Text to read →

■ ■ ■ ■

Share your dilemmas and get honest opinions from other Mumsnetters.

15 year old home alone for 2 nights

107 replies

Sunny4876 · 05/07/2021 15:10

Going on an adults only trip in September . The plan was Dds 15 and 9 would stay with their nan,my sister and brother in law mentioned their almost 16 year old Ds would probably be left home alone for first time and was I letting Dd,I really hadn't given it a thought.
I said I'd be happy for them to stay together as they are both very responsible and mature.
I mentioned this to Dd and she instantly said that she'd rather stay home alone.
I'm in a spin about it but I suffer from anxiety so can't be logical.
Nan lives 5 minutes walk away,lovely quiet street.
Wibu to let her stay alone?wwyd?

OP posts:
claralara42 · 05/07/2021 22:04

They are 15 yrs old. Not equipped to deal with extreme situations. Matters of risk are determined by parents. As a parent , i assessed all risks to my children , based on my surroundings, local crime reports and probability, including home invasion burglaries where, children aged 15 , were homealone and physically attacked, in order to steal rare puppies. I chose not leave my 15 yr old children alone and as such they have been protectedfrom risk

But they have NOT been protected from risk, that's the point. You, like most people, are extremely bad at risk assessing. Would you let that same 15 year old sleep over at a friends house? Because they are far more at risk there than they are alone at home. If you would let them do that, you've put them at risk, not saved them from it.

Kanaloa · 05/07/2021 22:14

But if you assessed all risks based on crime reports and probability, then you would never be able to let your teen out to town/walk home from a friends house/get the bus to school.

Being exposed to responsibility and learning to deal with it is how teens become capable. If you don’t allow them responsibility and let them handle it then they won’t suddenly become capable at 16/17/18.

Kanaloa · 05/07/2021 22:15

Sorry that wasn’t clear, what I mean is that walking out in the streets or going into town shopping is much more dangerous than sitting in their own locked home.

■ ■ ■ ■

Extracted data →
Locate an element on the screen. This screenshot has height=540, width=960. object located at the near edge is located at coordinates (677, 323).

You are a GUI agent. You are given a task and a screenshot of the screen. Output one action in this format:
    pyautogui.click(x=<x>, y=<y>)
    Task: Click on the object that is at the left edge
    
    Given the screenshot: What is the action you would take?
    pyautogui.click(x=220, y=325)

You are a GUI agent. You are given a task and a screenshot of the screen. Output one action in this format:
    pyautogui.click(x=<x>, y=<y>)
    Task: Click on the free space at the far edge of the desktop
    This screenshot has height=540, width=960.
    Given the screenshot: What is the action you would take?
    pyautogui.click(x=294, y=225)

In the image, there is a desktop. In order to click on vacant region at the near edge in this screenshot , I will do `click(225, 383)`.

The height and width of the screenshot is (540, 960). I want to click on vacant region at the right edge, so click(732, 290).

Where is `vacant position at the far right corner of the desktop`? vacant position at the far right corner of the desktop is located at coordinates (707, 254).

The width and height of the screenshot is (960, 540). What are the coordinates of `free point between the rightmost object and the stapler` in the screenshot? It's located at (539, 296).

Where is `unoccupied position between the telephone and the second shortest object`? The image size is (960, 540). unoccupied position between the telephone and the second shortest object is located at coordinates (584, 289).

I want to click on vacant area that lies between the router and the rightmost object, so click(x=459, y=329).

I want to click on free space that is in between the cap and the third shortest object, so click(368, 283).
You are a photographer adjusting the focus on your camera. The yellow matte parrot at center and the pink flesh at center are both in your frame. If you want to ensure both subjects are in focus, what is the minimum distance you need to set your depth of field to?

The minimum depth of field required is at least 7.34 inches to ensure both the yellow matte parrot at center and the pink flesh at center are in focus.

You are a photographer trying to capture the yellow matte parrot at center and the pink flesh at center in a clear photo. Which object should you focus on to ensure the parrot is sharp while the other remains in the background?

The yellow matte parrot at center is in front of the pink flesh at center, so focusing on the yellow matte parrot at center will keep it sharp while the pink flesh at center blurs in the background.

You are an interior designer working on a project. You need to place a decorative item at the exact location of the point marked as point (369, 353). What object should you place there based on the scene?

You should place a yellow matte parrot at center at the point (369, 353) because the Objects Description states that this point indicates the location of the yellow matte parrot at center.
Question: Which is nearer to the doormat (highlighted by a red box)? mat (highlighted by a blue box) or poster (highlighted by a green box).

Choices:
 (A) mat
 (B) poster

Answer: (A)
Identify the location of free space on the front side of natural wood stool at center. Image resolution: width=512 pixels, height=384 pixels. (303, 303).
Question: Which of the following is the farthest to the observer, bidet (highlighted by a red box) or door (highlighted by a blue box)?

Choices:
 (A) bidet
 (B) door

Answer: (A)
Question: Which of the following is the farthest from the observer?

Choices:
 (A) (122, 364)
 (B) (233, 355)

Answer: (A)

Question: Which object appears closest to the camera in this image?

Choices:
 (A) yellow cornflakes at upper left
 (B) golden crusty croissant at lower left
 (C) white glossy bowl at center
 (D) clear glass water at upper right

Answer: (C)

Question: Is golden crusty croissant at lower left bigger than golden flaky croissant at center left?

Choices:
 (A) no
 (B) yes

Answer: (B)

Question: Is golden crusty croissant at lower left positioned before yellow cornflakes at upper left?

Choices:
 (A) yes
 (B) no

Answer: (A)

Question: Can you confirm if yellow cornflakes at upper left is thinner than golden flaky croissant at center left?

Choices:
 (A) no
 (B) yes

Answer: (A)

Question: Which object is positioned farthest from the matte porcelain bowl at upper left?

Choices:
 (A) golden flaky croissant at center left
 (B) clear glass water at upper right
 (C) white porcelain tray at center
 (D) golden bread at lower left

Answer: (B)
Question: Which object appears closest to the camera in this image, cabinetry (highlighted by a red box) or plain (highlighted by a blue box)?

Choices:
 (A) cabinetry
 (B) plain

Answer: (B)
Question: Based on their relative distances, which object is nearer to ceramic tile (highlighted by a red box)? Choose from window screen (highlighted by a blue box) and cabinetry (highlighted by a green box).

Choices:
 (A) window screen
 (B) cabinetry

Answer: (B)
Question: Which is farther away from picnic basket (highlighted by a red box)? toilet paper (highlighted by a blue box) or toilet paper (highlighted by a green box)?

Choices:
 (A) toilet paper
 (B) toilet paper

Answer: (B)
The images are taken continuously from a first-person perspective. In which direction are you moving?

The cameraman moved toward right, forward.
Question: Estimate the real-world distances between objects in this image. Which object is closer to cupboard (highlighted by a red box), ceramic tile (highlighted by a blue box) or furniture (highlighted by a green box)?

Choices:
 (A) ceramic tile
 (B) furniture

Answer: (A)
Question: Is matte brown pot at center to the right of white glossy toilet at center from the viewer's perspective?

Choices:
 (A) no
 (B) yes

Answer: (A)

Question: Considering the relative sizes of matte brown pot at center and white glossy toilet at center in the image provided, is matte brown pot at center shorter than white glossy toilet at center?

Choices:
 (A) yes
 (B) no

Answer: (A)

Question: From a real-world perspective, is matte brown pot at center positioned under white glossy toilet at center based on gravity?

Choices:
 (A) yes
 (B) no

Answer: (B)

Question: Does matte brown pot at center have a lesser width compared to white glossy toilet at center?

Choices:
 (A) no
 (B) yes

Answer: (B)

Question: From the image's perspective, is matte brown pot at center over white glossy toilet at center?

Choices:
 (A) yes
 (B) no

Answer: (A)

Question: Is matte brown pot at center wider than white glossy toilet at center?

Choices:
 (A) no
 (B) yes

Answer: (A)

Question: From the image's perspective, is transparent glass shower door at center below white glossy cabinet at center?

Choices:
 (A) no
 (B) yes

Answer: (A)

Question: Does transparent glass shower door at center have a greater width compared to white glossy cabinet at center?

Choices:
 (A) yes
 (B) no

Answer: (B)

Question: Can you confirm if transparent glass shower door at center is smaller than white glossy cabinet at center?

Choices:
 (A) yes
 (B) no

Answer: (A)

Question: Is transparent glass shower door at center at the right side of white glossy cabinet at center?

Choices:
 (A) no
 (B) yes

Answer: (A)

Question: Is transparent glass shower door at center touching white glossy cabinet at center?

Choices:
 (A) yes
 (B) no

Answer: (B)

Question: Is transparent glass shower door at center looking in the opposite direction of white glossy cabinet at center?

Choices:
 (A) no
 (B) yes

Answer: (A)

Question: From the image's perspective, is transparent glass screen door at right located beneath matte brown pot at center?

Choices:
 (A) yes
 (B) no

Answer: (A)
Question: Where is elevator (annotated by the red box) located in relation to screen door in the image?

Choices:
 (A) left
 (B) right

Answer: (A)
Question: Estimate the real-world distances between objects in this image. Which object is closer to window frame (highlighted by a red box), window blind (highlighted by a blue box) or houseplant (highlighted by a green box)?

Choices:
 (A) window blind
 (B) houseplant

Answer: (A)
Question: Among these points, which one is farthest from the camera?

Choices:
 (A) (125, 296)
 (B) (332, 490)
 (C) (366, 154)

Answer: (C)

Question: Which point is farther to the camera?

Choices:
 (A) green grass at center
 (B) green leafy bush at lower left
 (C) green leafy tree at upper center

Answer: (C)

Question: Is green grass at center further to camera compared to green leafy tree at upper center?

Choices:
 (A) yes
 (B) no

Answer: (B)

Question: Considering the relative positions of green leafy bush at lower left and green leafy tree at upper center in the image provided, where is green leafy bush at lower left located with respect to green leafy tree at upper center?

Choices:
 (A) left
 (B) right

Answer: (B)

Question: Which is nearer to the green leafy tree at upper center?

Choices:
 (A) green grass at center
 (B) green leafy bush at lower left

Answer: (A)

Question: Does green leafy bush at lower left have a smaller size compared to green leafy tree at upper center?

■ ■ ■ ■

Task →
Retype the forum thread about leaving a 15-year-old home alone, starting at "Going on an" and ending at "responsible and mature.". None of the items is needed for the work here.

Task answer →
Going on an adults only trip in September . The plan was Dds 15 and 9 would stay with their nan,my sister and brother in law mentioned their almost 16 year old Ds would probably be left home alone for first time and was I letting Dd,I really hadn't given it a thought.
I said I'd be happy for them to stay together as they are both very responsible and mature.